• Exercise data:
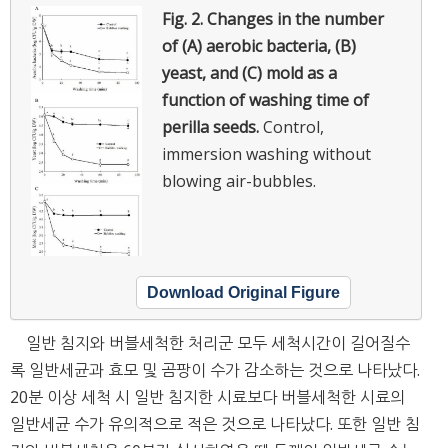
Fig. 2.
Changes in the number
of (A) aerobic bacteria, (B)
yeast, and (C) mold as a
function of washing time of
perilla seeds.
Control,
immersion washing without
blowing air-bubbles.
Download Original Figure
일반 침지와 버블세척한 처리군 모두 세척시간이 길어질수
록 일반세균과 효모 및 곰팡이 수가 감소하는 것으로 나타났다.
20분 이상 세척 시 일반 침지한 시료보다 버블세척한 시료의
일반세균 수가 유의적으로 적은 것으로 나타났다. 또한 일반 침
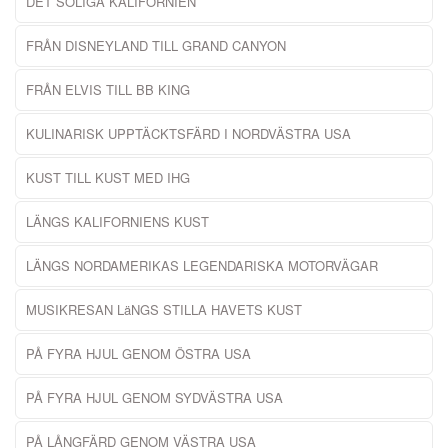
DET SOLIGA KALIFORNIEN
FRÅN DISNEYLAND TILL GRAND CANYON
FRÅN ELVIS TILL BB KING
KULINARISK UPPTÄCKTSFÄRD I NORDVÄSTRA USA
KUST TILL KUST MED IHG
LÄNGS KALIFORNIENS KUST
LÄNGS NORDAMERIKAS LEGENDARISKA MOTORVÄGAR
MUSIKRESAN LäNGS STILLA HAVETS KUST
PÅ FYRA HJUL GENOM ÖSTRA USA
PÅ FYRA HJUL GENOM SYDVÄSTRA USA
PÅ LÅNGFÄRD GENOM VÄSTRA USA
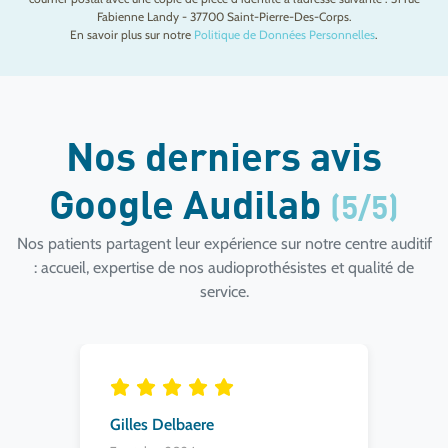
Fabienne Landy - 37700 Saint-Pierre-Des-Corps.
En savoir plus sur notre
Politique de Données Personnelles
.
Nos derniers avis
Google Audilab
(5/5)
Nos patients partagent leur expérience sur notre centre auditif
: accueil, expertise de nos audioprothésistes et qualité de
service.
Gilles Delbaere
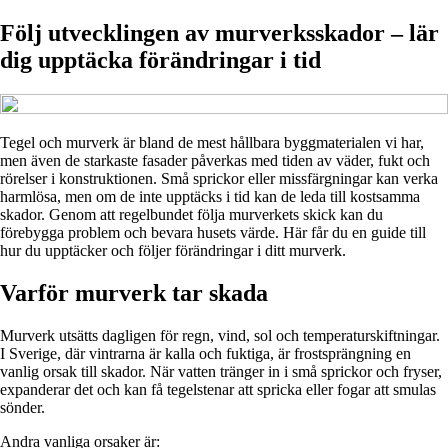
Följ utvecklingen av murverksskador – lär
dig upptäcka förändringar i tid
Tegel och murverk är bland de mest hållbara byggmaterialen vi har,
men även de starkaste fasader påverkas med tiden av väder, fukt och
rörelser i konstruktionen. Små sprickor eller missfärgningar kan verka
harmlösa, men om de inte upptäcks i tid kan de leda till kostsamma
skador. Genom att regelbundet följa murverkets skick kan du
förebygga problem och bevara husets värde. Här får du en guide till
hur du upptäcker och följer förändringar i ditt murverk.
Varför murverk tar skada
Murverk utsätts dagligen för regn, vind, sol och temperaturskiftningar.
I Sverige, där vintrarna är kalla och fuktiga, är frostsprängning en
vanlig orsak till skador. När vatten tränger in i små sprickor och fryser,
expanderar det och kan få tegelstenar att spricka eller fogar att smulas
sönder.
Andra vanliga orsaker är:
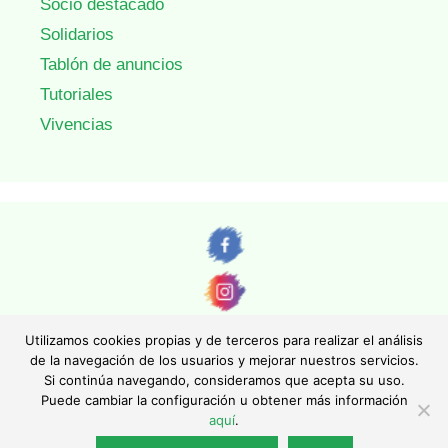
Socio destacado
Solidarios
Tablón de anuncios
Tutoriales
Vivencias
Utilizamos cookies propias y de terceros para realizar el análisis
de la navegación de los usuarios y mejorar nuestros servicios.
Si continúa navegando, consideramos que acepta su uso.
© AEFONA 2011- 2026 | Todas las imágenes y textos son propiedad de sus
Puede cambiar la configuración u obtener más información
autores. Queda totalmente prohibida su reproducción.
aquí
.
|
Aviso legal
|
Política de privacidad
|
Política de cookies
|
Asociación Española de Fotográfos de Naturaleza - Asociación Inscrita en el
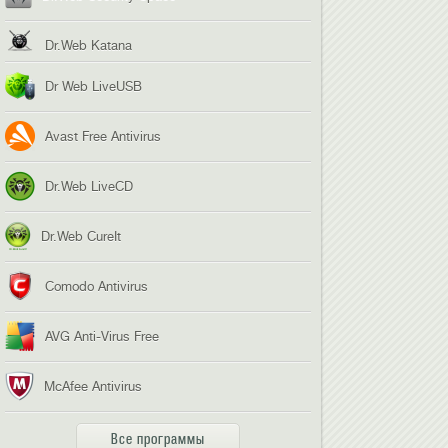
Dr.Web Katana
Dr Web LiveUSB
Avast Free Antivirus
Dr.Web LiveCD
Dr.Web CureIt
Comodo Antivirus
AVG Anti-Virus Free
McAfee Antivirus
Все программы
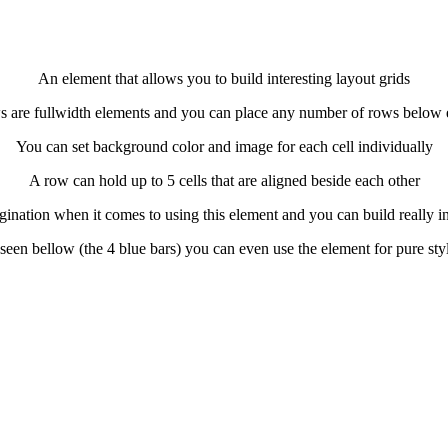
An element that allows you to build interesting layout grids
 are fullwidth elements and you can place any number of rows below 
You can set background color and image for each cell individually
A row can hold up to 5 cells that are aligned beside each other
ination when it comes to using this element and you can build really int
seen bellow (the 4 blue bars) you can even use the element for pure sty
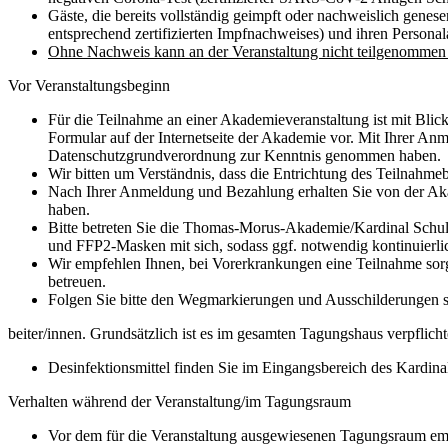
Gäste, die bereits vollständig geimpft oder nachweislich gene
entsprechend zertifizierten Impfnachweises) und ihren Persona
Ohne Nachweis kann an der Veranstaltung nicht teilgenommen
Vor Veranstaltungsbeginn
Für die Teilnahme an einer Akademieveranstaltung ist mit Blic
Formular auf der Internetseite der Akademie vor. Mit Ihrer A
Datenschutzgrundverordnung zur Kenntnis genommen haben.
Wir bitten um Verständnis, dass die Entrichtung des Teilnahmeb
Nach Ihrer Anmeldung und Bezahlung erhalten Sie von der Akad
haben.
Bitte betreten Sie die Thomas-Morus-Akademie/Kardinal Schu
und FFP2-Masken mit sich, sodass ggf. notwendig kontinuierlic
Wir empfehlen Ihnen, bei Vorerkrankungen eine Teilnahme sorgf
betreuen.
Folgen Sie bitte den Wegmarkierungen und Ausschilderungen 
beiter/innen. Grundsätzlich ist es im gesamten Tagungshaus verpflic
Desinfektionsmittel finden Sie im Eingangsbereich des Kardina
Verhalten während der Veranstaltung/im Tagungsraum
Vor dem für die Veranstaltung ausgewiesenen Tagungsraum emp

• Task statement:
Please return every line from the material above where the string "Tagungsraum" occurs.

• Solution for this problem:
Verhalten während der Veranstaltung/im Tagungsraum
Vor dem für die Veranstaltung ausgewiesenen Tagungsraum emp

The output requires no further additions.